Van den Hout & Kindt (2003a; 2003b; 2004) proposed that reductions in metamemory as a result of repeated checking may be explained by coding shifting from perceptual processing to more semantic processing. This was explored in their series of experiments utilising the virtual stove paradigm, where participants who were in the relevant checking condition were more likely to report only ‘knowing’ which knobs they had checked rather than being able to ‘remember’ in comparison to participants in the irrelevant checking condition. This finding has since been replicated (Coles, Radomsky & Horng, 2006; Radomsky, Gilchrist & Dussault, 2006) providing further support for this hypothesis. Boschen, Wilson & Farrell (2011) attempted to build on this finding utilising a computerised virtual stove task where the stimulus would change colour every 5 checks, the aim of this was to test if memory distrust can be ameliorated through the use of novel stimuli.
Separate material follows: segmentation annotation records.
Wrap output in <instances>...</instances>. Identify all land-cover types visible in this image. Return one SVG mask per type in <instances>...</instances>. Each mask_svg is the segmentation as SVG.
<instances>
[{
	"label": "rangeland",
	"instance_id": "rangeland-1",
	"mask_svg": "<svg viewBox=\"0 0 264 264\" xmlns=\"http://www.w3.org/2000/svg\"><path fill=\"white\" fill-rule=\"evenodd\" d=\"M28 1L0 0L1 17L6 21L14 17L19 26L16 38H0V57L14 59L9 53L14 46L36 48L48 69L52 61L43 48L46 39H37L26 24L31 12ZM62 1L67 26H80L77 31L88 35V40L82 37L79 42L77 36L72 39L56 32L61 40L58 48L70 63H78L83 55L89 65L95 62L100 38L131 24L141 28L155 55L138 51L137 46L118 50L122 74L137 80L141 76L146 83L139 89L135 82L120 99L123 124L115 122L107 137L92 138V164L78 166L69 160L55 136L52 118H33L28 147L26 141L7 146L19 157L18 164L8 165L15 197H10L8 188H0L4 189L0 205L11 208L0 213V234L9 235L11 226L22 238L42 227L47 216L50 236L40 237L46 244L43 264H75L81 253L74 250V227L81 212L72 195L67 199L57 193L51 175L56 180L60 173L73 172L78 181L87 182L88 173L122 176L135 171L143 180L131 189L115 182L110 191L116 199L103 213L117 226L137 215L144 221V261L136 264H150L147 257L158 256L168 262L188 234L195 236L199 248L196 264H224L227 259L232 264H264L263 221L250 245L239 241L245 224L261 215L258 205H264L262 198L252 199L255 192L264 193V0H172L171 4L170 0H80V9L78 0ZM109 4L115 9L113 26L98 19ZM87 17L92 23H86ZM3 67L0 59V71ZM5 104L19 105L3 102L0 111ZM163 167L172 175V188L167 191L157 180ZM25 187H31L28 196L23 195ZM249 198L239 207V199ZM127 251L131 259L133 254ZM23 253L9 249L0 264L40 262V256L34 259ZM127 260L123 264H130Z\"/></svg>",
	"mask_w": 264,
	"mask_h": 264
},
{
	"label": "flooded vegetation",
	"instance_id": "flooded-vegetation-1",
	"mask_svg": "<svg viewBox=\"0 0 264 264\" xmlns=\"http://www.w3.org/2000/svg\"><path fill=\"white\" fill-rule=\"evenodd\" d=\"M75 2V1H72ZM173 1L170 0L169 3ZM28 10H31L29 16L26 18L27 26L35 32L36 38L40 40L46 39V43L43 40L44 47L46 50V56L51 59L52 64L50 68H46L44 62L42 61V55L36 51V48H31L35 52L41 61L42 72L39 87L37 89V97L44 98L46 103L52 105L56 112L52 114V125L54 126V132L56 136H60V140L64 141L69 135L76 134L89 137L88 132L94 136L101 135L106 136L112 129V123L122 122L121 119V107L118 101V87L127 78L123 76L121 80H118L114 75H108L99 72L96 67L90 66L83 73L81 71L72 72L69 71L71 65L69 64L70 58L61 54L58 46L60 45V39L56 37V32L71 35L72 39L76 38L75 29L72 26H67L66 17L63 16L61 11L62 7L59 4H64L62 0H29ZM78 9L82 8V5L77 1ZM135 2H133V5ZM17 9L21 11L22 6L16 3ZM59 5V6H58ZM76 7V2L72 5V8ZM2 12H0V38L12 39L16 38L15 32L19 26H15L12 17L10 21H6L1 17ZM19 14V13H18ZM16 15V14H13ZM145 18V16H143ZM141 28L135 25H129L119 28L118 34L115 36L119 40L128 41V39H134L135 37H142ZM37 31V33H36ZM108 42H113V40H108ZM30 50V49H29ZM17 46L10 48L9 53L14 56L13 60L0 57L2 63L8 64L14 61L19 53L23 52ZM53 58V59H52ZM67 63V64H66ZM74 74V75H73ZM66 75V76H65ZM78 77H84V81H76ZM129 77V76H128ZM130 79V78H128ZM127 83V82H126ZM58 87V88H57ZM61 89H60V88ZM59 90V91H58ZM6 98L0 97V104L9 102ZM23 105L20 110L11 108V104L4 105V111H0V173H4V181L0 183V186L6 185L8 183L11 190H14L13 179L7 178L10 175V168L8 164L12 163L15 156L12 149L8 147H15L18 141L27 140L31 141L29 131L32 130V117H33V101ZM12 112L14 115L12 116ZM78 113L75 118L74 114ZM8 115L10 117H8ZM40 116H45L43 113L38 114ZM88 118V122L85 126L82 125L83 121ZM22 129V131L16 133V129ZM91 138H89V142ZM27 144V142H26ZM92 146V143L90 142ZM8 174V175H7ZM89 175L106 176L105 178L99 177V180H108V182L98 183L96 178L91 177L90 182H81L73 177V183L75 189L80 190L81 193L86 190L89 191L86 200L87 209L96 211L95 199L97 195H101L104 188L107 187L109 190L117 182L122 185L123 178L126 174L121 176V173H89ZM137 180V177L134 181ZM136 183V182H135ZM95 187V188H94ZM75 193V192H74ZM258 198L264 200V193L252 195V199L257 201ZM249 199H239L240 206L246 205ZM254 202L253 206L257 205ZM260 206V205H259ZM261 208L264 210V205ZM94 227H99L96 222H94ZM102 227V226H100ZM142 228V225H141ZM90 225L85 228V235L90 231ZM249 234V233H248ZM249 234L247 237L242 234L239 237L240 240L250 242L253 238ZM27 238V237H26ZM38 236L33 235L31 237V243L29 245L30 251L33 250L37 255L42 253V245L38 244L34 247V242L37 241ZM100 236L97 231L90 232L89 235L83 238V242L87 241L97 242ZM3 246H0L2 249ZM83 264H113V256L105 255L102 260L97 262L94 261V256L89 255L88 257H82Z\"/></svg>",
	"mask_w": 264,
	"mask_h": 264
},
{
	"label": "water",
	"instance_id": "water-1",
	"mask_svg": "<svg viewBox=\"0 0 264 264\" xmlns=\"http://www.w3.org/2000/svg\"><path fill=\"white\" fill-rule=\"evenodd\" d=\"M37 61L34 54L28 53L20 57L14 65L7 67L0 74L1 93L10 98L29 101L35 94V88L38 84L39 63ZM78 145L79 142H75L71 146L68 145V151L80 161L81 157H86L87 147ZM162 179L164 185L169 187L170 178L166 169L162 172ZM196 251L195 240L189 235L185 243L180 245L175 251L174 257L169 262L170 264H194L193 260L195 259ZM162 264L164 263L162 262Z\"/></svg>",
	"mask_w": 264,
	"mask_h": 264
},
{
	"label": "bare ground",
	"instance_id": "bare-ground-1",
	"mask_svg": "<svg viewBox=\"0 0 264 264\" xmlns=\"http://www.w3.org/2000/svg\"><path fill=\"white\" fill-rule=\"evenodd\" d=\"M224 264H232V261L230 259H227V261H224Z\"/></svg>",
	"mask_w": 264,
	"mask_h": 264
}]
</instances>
In line with this hypothesis, participants in the relevant checking condition did not experience the decrease in memory confidence, vividness and detail seen in other studies. The results of this study suggest the potential for interventions aimed at increasing the

novelty of checks may limit the effects of repeated checking or object use. However a factor that may limit their generalisability is that while distinctiveness and novelty can be easily achieved within a computerised task they may be more challenging to replicate in real life settings.